E la cosa mi appare ancor più vera se penso a mia madre che, nata nel 1913, mi raccontava quando a casa sua, da bambina, arrivava ogni tanto il giornale portato da uno zio infermiere che lavorava a Padova, e questo era considerato un privilegio per tutta la famiglia, quasi fosse uno status symbol. Oggi vien da sorridere al solo pensiero di quanta carta stampata consumiamo in un solo giorno e son sicuro che molti dei nostri giovani stentano pure a credere a tutto ciò.
Per non parlare di quei poveri soldati italiani mandati al fronte nella guerra del 1915-18 che molto spesso neanche capivano gli ordini impartiti dai loro comandanti e neppure sapevano leggere le lettere che arrivavano da casa, molto spesso scritte dai loro parroci.
Un secolo è passato, solo un secolo, e nel frattempo ci siamo «digitalizzati» con tecnologie super raffinate sia nell’informatica che nella scienza, imparando ad usare di tutto: radio, telefonini, tablet, televisori, smartphone con o senza auricolari, per cogliere al volo notizie da tutto il mondo, a tal punto che arriviamo perfino ad «intasare» la nostra mente senza lasciarci il tempo di pesarle, di riflettere, di interpretarle.
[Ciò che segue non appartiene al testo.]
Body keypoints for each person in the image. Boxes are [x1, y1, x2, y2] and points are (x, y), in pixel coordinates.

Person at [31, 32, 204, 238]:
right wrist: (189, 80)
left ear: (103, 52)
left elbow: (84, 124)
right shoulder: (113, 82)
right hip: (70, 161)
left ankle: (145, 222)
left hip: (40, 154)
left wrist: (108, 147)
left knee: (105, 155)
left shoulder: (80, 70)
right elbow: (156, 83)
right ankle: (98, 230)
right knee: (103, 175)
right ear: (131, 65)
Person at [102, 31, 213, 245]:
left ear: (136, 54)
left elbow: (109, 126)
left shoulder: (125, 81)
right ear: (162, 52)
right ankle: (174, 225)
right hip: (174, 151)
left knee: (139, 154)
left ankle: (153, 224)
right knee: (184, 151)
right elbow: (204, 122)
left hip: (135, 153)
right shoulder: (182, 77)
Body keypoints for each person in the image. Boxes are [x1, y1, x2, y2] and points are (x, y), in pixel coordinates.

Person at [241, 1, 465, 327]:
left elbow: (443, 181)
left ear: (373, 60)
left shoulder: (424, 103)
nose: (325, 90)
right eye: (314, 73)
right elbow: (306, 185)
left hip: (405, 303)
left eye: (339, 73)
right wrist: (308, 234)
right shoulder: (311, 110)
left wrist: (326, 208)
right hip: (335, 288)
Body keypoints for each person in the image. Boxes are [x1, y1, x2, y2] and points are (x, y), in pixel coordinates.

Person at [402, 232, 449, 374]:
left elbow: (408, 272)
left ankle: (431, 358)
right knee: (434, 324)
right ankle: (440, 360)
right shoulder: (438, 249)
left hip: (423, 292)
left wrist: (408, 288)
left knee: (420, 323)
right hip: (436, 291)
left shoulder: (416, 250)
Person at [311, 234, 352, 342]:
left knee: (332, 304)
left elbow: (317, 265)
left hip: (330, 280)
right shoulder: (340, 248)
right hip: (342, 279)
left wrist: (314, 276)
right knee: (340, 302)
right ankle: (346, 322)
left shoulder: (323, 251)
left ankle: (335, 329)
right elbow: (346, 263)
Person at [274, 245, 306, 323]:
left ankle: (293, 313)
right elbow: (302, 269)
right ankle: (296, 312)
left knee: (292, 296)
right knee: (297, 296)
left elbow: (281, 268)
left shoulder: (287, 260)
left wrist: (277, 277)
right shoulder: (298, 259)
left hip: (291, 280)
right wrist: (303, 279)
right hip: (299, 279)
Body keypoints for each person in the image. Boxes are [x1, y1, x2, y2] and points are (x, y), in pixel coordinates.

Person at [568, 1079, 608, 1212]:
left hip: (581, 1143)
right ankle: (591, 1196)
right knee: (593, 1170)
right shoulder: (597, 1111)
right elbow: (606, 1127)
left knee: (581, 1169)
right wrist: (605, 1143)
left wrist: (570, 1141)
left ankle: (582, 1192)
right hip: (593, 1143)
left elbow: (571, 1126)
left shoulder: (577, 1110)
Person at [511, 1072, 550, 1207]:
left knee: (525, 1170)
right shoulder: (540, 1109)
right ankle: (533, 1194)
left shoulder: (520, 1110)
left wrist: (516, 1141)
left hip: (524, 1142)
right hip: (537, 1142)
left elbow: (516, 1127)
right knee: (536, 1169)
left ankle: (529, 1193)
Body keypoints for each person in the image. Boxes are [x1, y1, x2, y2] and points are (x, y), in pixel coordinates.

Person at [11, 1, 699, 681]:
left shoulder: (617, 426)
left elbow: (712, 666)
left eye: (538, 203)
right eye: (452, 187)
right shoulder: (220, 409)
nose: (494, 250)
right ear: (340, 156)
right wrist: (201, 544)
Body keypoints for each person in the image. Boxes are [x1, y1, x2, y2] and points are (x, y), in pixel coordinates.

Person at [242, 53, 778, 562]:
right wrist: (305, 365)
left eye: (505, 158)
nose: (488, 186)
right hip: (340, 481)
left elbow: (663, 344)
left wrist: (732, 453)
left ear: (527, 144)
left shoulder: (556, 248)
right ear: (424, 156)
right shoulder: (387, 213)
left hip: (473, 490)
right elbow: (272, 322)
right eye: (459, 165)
Un continuo bombardamento psicologico, non c’è più spazio per assimilare, accumulare esperienze, scambiarci un sorriso che non sia virtuale. Abbiamo trascurato i rapporti umani reali, quelli veri, che portavano i nostri anziani alla saggezza, alla sobrietà, al dialogo, al saluto, all’ascolto, addirittura al canto durante i lavori campestri.
Poi d’improvviso, in questo dannato 2020 è bastato un virus, un fottutissimo virus invisibile che ha preso a circolare attraverso tutti i continenti, mietendo migliaia di vittime specie fra i più deboli, gli anziani, e allora, di fronte a questa ecatombe, finalmente abbiamo aperto gli occhi.
Ci siamo guardati attorno, abbiamo di nuovo alzato lo sguardo su di loro, noi che li abbiamo relegati in massa nelle «case di riposo» diventate anzitempo le loro tombe, e abbiamo bramato il loro ultimo sguardo, il loro ultimo sussurro, un’ultima carezza, ma invano. Confinati anche noi come loro, porte invisibili si erano chiuse ormai per sempre e improvvisamente ci siamo sentiti orfani e soli. Impotenti li abbiamo visti crollare per primi, assieme alle certezze che ci eravamo costruiti, certezze surrettizie di onnipotenza basate sui selfies, sui social, sui media, tutte parole che loro stentavano a capire, vuote e senza senso. E’ bastato un veleno insidioso, virus in latino, a far cadere il gigante dai piedi di argilla, a ricordarci la precarietà delle nostre conquiste, come già in passato la biblica torre di Babele,
E intanto, quante biblioteche bruciate in pochi giorni e quanta solitudine senza più un anziano a tenderci la mano, ad accompagnarci, a mostrarci la strada, a reggere il timone, come un tempo facevano i «Senatores» nella nascente Res-Publica romana e i «Presbiteri» nella Chiesa Cattolica, che vuol dire «i più anziani» di tutti, da schierare attorno all’altare.
Anni fa ho avuto la fortuna di intervistare una mamma novantenne di Piove di Sacco (PD) che si era sposata per procura pur di raggiungere il suo futuro sposo, emigrato in Argentina. Là si era ingegnata a fare di tutto, aveva aiutato tanti altri connazionali, aveva assistito persino ai funerali di Evita Peron. Nel parlarmene era talmente orgogliosa che in puro dialetto veneto amava ripetermi in continuazione: «E mi go fato questo, e mi go fato queo», con il giusto sentire di chi si è fatto tutto da solo per costruirsi un futuro meno precario, per sé e per gli altri. Tant’è che, dopo l’intervista, arrivato il momento di dare alle stampe queste memorie tratte dai suoi racconti, il titolo del libro non poté che essere: «Io, Zelinda», così si chiamava la signora, che io familiarmente chiamavo Zeli. E ora che non c’è più sono contento di aver contribuito a che il racconto della sua vita non andasse a fuoco per sempre.